Negative equity occurs when the value of an asset falls below the outstanding debt left to pay on that asset. Term is most commonly used in connection with property prices and describes a situation where the market value of a house is less than the existing mortgage debt.

Thus if a home-buyer purchases a property worth £220,000 using a 95% mortgage – with the lender providing a loan worth £209,000 and – two years later – the value of the house has dipped to just £185,000 with £205,000 left unpaid on the mortgage, then the property owner is in a situation of negative equity to the tune of £20,000.

Other things being the same this is not a fundamental problem because the homebuyer may have already decided to remain in their house for the foreseeable future and can simply wait for property prices to rebound at a later stage of the economic cycle.

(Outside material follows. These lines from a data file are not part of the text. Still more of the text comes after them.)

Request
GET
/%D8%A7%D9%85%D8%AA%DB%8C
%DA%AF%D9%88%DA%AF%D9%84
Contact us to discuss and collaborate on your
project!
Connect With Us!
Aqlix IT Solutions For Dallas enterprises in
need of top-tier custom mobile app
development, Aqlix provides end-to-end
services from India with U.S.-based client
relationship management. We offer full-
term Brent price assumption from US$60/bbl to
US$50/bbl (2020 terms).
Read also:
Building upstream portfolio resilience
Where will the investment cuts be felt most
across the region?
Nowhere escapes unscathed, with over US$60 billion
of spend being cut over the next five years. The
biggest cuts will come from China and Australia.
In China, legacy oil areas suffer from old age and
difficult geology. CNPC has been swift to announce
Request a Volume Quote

But if those people concerned are forced to sell their property – perhaps because of unemployment or a change of family circumstances, the negative equity problem really starts to bite. Even selling the house will leave them with a substantial chunk of unpaid mortgage debt to finance perhaps requiring a large run-down of savings or another loan.

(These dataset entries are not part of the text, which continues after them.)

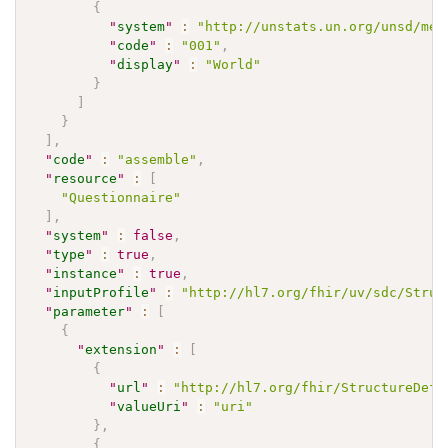
{
"
system
"
:
"http://unstats.un.org/unsd/met
"
code
"
:
"001"
,
"
display
"
:
"World"
}
]
}
]
,
"
code
"
:
"assemble"
,
"
resource
"
:
[
"Questionnaire"
]
,
"
system
"
:
false
,
"
type
"
:
true
,
"
instance
"
:
true
,
"
inputProfile
"
:
"http://hl7.org/fhir/uv/sdc/Struc
"
parameter
"
:
[
{
"
extension
"
:
[
{
"
url
"
:
"http://hl7.org/fhir/StructureDefi
"
valueUri
"
:
"uri"
}
,
{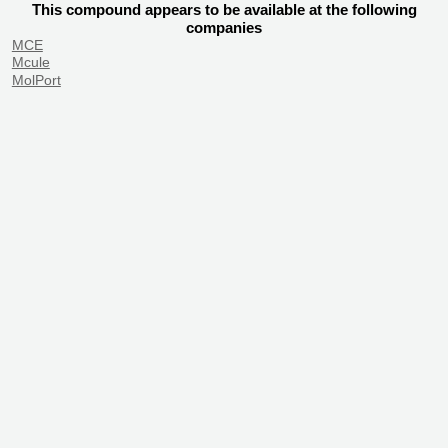
This compound appears to be available at the following
companies
MCE
Mcule
MolPort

Thus negative equity can impede the geographical mobility of labour and it also increases the risks of families where the main bread-winner loses their job and suffers a fall in income ending up in poverty.

Negative equity also leads to a psychological effect on consumer confidence and our willingness to borrow to finance major items of spending.  It is clear that the boom in mortgage equity withdrawal – where homeowners can remortgage and unlock some of the equity in their property to fund spending – is now at an end. The latest Bank of England figures confirm this – debt repayment is fast becoming a priority for millions of indebted Britons.

In the depths of the last UK housing recession in the early-mid 1990s, over 1.3 million households were estimated to be in negative equity. The risks are highest for those who bought at or near the top of the market and who perhaps over-extended themselves in buying a home with a mortgage close to 100% of the purchase price.

The media is full of stories at the moment of the steep increase in those affected by negative equity. The Sunday Times ran a story at the weekend citing a report that forecast that two million households will be in the negative equity trap by the end of next year.  The credit rating agency Standard and Poor’s has estimated that over 250,000 households have moved in this situation over the last four months. Many people who have been lured into taking out consolidation loans (secured on property) to pay off credit card debts are also exposed to the property slump.

Mortgage lenders are under the microscope for increasing the rate of repossessions from households who have fallen into arrears on their loans.